La stabilisation des élections législatives sous la Vè République

Depuis l’instauration de la Constitution de 1958, et mis à part l’élection législative de 1986, le mode d’élection des députés est inchangé : tous les français majeurs élisent régulièrement l’homme ou la femme qui représentent leur circonscription.

Les conditions requises pour être député de la République

Pour être candidat à ce poste, il est indispensable :

  • d’être de nationalité française et majeur d’au moins 18 ans ;
  • de jouir de ses droits d’éligibilité et civiques ;
  • de ne pas être en incapacité juridique (tutelle ou curatelle) ;
  • d’avoir rempli son service national, le cas échéant.

Les caractéristiques des élections législatives

Les élections législatives répondent à une organisation rigoureuse.

Le mode de scrutin et son déroulement

Les membres de l’Assemblée nationale sont élus au suffrage universel direct (tous les français peuvent voter), selon le scrutin uninominal (c’est-à-dire avec un seul nom) majoritaire à deux tours, pour chaque circonscription. Chaque département est découpé en circonscriptions d’environ 100.000 habitants.

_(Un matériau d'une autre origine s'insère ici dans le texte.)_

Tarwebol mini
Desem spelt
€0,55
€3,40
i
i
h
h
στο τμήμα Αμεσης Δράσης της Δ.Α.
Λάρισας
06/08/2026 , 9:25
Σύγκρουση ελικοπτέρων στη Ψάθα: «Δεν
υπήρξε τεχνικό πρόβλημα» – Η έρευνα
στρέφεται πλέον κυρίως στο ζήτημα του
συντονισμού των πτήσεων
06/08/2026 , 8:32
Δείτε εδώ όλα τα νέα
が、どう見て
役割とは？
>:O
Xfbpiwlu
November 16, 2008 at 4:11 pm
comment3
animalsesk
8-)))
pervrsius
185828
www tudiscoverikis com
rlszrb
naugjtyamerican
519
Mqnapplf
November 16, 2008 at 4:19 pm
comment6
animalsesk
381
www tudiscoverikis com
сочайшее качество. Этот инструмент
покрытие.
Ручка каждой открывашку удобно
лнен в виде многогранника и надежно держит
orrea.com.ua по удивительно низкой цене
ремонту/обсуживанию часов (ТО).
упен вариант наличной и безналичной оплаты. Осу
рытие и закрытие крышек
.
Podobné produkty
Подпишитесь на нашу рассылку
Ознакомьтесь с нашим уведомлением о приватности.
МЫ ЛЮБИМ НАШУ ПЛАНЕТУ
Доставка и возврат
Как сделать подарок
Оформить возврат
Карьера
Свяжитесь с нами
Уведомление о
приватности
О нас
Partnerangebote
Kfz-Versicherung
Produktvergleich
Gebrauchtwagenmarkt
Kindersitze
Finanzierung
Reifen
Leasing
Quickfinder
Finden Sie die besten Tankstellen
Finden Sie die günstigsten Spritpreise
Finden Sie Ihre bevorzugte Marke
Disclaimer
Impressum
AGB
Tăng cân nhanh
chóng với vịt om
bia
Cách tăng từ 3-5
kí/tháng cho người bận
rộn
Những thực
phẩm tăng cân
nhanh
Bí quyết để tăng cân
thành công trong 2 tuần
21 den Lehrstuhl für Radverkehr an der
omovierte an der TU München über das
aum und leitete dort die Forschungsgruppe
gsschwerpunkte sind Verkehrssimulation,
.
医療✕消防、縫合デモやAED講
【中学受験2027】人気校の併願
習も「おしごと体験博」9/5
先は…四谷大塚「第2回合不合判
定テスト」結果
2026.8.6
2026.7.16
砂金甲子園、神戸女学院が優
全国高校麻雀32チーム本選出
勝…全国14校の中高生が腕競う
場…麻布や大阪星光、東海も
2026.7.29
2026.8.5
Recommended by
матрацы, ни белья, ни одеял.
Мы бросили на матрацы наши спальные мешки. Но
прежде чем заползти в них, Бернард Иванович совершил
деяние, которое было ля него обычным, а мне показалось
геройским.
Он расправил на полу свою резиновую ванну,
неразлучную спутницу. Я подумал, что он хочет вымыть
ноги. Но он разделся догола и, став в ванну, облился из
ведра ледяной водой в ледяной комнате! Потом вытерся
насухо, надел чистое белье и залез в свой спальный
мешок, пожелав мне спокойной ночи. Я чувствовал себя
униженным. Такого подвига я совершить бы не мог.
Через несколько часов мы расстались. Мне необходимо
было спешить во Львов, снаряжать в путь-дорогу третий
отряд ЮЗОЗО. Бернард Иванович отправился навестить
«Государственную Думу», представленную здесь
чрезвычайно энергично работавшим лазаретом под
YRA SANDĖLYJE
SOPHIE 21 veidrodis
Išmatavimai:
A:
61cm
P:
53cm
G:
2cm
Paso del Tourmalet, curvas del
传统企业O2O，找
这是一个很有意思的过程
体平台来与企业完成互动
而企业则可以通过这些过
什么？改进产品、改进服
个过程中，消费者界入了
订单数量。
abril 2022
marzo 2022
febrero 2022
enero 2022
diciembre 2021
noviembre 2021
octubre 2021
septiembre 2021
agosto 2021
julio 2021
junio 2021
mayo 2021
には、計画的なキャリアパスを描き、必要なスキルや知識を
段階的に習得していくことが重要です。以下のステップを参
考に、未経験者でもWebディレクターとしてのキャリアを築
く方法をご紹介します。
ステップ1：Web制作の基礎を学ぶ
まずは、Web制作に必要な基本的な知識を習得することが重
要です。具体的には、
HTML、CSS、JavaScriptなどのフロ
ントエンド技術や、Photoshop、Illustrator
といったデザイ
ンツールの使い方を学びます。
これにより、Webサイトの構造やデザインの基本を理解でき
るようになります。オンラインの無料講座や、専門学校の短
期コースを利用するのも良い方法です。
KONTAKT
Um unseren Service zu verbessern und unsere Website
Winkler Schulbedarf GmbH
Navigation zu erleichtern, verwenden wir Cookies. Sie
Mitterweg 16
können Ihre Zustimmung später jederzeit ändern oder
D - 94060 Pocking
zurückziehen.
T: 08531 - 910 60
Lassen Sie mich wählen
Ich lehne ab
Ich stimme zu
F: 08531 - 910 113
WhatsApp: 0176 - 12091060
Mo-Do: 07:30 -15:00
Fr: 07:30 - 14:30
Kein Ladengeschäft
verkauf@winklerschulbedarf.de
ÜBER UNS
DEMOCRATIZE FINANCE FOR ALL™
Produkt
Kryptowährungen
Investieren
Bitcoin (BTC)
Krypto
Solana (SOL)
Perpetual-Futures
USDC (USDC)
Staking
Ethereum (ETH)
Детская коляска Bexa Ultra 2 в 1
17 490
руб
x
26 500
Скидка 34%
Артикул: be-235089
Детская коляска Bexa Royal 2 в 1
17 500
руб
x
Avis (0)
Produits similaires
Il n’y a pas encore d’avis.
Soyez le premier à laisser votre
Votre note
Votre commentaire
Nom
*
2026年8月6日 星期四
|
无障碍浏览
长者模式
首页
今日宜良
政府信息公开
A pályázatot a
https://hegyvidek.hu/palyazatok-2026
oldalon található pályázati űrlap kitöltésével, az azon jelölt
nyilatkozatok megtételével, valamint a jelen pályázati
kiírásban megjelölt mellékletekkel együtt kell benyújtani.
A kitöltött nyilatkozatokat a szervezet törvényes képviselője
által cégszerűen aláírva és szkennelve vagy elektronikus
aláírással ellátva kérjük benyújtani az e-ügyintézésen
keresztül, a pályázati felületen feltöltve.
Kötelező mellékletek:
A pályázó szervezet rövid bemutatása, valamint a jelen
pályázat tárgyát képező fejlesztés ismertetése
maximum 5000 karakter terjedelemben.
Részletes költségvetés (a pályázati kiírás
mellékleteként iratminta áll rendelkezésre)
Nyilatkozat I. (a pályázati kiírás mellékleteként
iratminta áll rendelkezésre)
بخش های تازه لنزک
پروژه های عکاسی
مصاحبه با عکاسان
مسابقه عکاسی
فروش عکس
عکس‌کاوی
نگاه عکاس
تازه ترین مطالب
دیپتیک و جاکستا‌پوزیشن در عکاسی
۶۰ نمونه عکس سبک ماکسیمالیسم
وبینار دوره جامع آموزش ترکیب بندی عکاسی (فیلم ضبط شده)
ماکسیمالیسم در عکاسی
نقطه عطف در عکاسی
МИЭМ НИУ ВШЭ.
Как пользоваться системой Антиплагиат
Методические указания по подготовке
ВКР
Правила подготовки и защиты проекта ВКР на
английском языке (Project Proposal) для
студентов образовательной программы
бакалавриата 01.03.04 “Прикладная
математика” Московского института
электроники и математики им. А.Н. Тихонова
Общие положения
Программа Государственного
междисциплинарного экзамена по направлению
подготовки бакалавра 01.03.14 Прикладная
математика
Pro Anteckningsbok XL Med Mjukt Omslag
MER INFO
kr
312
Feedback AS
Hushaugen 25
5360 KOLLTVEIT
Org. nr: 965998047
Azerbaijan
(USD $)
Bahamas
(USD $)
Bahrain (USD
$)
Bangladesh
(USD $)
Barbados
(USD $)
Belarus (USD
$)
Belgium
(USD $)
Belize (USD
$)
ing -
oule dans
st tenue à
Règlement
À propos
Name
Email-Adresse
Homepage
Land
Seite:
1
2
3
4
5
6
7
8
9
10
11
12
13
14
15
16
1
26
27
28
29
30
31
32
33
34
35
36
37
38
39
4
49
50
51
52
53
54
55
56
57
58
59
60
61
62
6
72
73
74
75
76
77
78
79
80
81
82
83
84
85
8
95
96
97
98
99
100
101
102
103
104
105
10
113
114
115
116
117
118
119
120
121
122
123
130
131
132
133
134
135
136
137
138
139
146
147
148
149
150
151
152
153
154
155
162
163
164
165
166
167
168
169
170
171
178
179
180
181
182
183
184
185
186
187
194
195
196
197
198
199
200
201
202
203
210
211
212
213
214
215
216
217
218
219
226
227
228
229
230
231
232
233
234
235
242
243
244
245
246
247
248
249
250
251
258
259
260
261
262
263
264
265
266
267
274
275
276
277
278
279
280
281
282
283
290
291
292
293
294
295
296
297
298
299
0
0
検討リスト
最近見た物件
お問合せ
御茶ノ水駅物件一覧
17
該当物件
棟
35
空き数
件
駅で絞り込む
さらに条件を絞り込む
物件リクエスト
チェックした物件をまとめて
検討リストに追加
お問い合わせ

Si aucun des candidats n’a obtenu la majorité absolue (c’est-à-dire la moitié des suffrages exprimés, majorée d’une voix), alors on organise un second tour, comprenant uniquement les candidats ayant obtenu un score d’au moins 12.5% des électeurs inscrits. Si aucun candidat ne remplit cette condition, ou si un seul candidat la remplit, alors on sélectionne les deux candidats ayant obtenu les meilleurs scores. Le second tour permet d’élire le candidat arrivé en tête.

La durée du mandat

Chaque député est élu pour cinq ans. Il peut être réélu.

La campagne électorale

Même si la plupart des candidats sont en campagne de nombreux mois avant le scrutin, la campagne officielle débute seulement vingt jours avant la date de l’élection. Une entreprise n’a pas le droit de participer à la campagne d’un candidat, et les apports financiers des particuliers sont plafonnés. Le futur député doit tenir rigoureusement ses comptes de campagne, qui sont contrôlés après l’élection, et dont une partie des dépenses pourra être pris en charge par l’État… s’il obtient au moins 5% des suffrages exprimés au premier tour. Par ailleurs, l’État prend en charge les tracts officiels et les affiches sur les panneaux électoraux, tout comme l’organisation du scrutin (comme la tenue des bureaux de vote le jour du vote).

Les rôles de l’Assemblée nationale et les compétences du député

La Constitution a établi que les rôles de la Chambre haute sont principalement liés à l’élaboration de la loi et au contrôle de l’action du Gouvernement.

La discussion et le vote des lois

Le Parlement ou le gouvernement commencent à soumettre un projet ou une proposition de loi. Ce dernier est ensuite longuement discuté et débattu, successivement par le Sénat d’une part, et une des huit commissions permanentes de l’Assemblée nationale d’autre part. Ces allers-retours peuvent amener un nombre important de modifications, améliorations, amendements… ainsi que des débats pouvant être houleux. En principe, le processus mène finalement à un accord entre les deux chambres : la loi est alors adoptée.

Le contrôle de l’action du gouvernement et l’évaluation des politiques publiques

Les députés interrogent les membres du gouvernement lors d’auditions publiques, et créent des “missions d’information” leur permettant d’enquêter sur un sujet particulier, débouchant parfois sur des propositions de loi. Par ailleurs, ils veillent à l’application des lois votées par le Parlement.

Pilier historique de la démocratie française, l’Assemblée nationale est un des plus forts symboles de la République. Ses pouvoirs étendus entraînent parfois des échanges extrêmement vifs avec les gouvernements en place. Pourtant, l’équilibre des pouvoirs institué par la Constitution de la Vè République légitime sans doute possible l’action de l’éminente et théoriquement raisonnable Chambre basse du Parlement. C’est pourquoi les élections législatives françaises sont cruciales pour le bon fonctionnement de notre pays.